De anteojos, alcaldes y otras dichas picassianas
He recargado las tintas. Me siento una ilustradora de mi época fresca de fuerza o, mejor dicho, refrescada de tendencias juveniles. No me refiero a los amores espantosos, eso ya pasó. Lo que quiero contarles es que escribo este artículo sin gafas. Hace ya un par de añitos (por lo menos) que eran imprescindibles para esta labor. Cansada de depender del decadente objeto, decidí que esa prótesis externa debía pasar a ser parte intrínseca. Se añadía la idea de dejar de contarle al mundo que mi vista estaba cansada de tanto usarla. Dicho y hecho. Una experiencia más que recomendable. Vuelvo a tener la visión de aquella jovencita que fui; sólo la vista, pero algo es algo. Me siento como el protagonista de Monsieur de Phocas, una novela que, imitando en parte The picture of Dorian Gray, de Wilde, resulta superior al modelo en la intensidad objetiva. En resumidas cuentas, dejé atrás las túrgidas frustraciones de no poder ver cómo centellean los diamantes.
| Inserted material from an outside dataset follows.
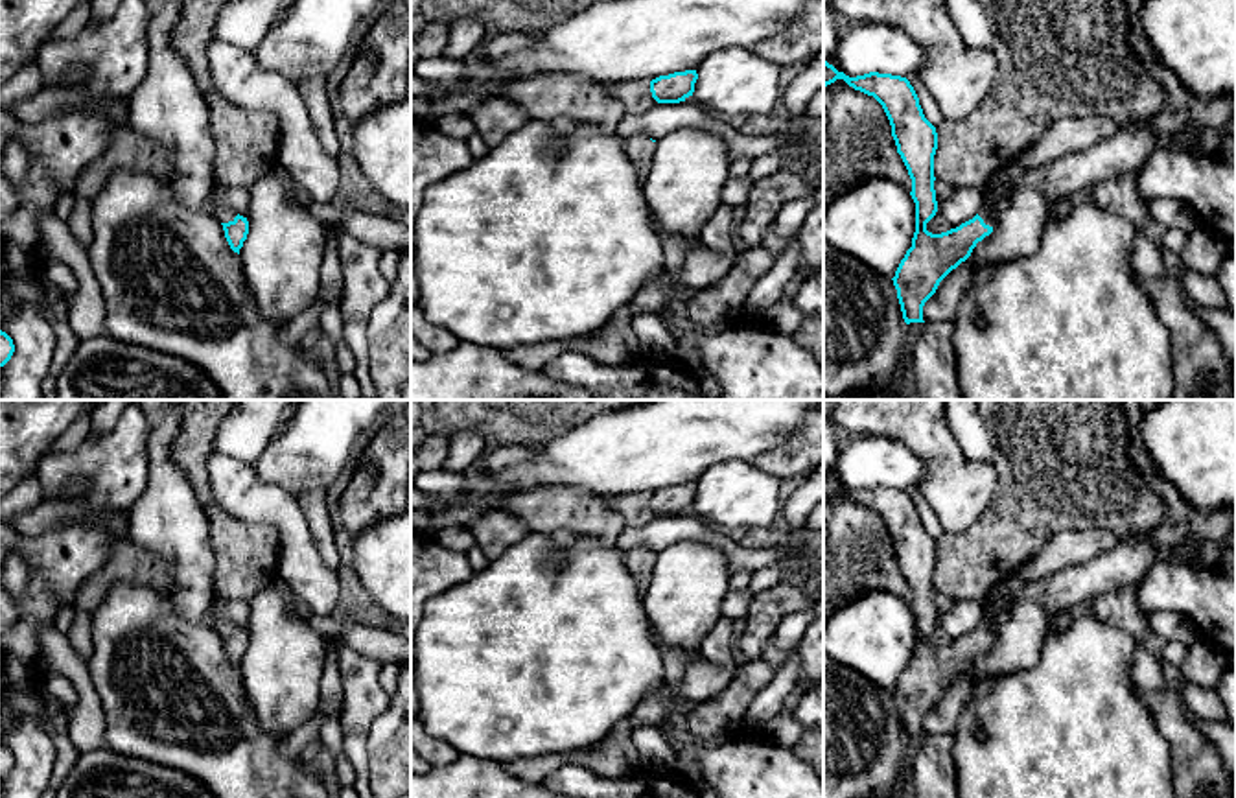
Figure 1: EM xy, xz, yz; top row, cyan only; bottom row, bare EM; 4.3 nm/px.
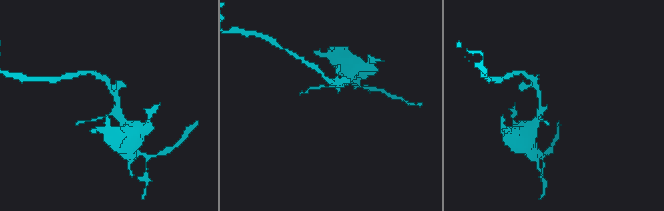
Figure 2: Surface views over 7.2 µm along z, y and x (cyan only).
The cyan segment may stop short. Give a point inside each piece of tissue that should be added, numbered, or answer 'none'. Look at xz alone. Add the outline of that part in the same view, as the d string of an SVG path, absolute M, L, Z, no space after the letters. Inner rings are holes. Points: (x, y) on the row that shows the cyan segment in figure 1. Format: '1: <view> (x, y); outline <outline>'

Estrenando una nueva perspectiva, y presumiendo internamente de mi eterna juventud, me paseé por la exposición que acoge el Museo de Bellas Artes de Sevilla: Picasso y los maestros antiguos. Me acordé muchísimo del profesor Calvo Serraller. Le admiraba (y le admiro) y le tenía un aprecio real. Una mañana en su estudio, en aquellas eternas charlas que teníamos sobre el arte y la vida, me dijo que una de las virtualidades de aquel es que cambia sin por ello prosperar. Hablábamos de la fortuna crítica, que es una cuestión intangible, incomprensible a veces, que hace que un pintor en una época determinada sea ensalzado como un gran maestro y, tiempo después, caiga en el pozo del olvido, perdiendo tanto reputación como cotización. Un caso emblemático es el de Caravaggio, quien fue rescatado no hace mucho del desprestigio más incomprensible. Los diálogos planteados en la exposición mencionada no están mal, algunos más conseguidos que otros. De lo que no cabe duda es del peso que tienen las señas de identidad de la cultura española en Picasso, uno de los pintores por antonomasia de la vanguardia artística universal.
También sin gafas vi la entrevista que se le hizo el sábado por la noche al alcalde de Madrid. Me divirtió mucho cómo se le quedaban colgando los piececitos al sentarse en el sillón rojo, y cómo se acercaba rápido al filo de la silla para llegar a apoyarlos en el suelo. Con independencia de la ideología que se tenga, es difícil no sentir simpatía por este político. Contó, por indicación del guion, que su abuelo había formado parte del Consejo de Don Juan. Me gustó saberlo. Es un hombre de ideas claras, de principios férreos y de habilidades sociales. Tiene además un maravilloso sentido del humor, que le hace más encantador aún. Sin embargo, y me voy a refugiar en el arte para decirlo sin un ápice de acritud, “como a Delacroix, que ha elevado su arte a la altura de la gran poesía, también a Martínez-Almeida le gusta agitar sus figuras sobre fondos excesivamente amables o verdosos, donde se revela la fosforescencia de un pasado mejor y el olor del miedo a la tempestad”. Es decir, es capaz de elevar su discurso a la altura de la gran política, pero esos ancestros del cortejo del abuelo del Rey le juegan malas pasadas: demasiada docilidad, demasiada mansedumbre, faltan toques de picardía, algo que haga estremecer al de enfrente. Algo así como un golpe sobre la mesa y un “¿Qué pasa? ¿Qué no te lo crees?”. Menos sones de liras y flautas, no corren esos tiempos. Y con esto termino por hoy. Procedo a quitarme las gafas. ¿Qué gafas, Clarita?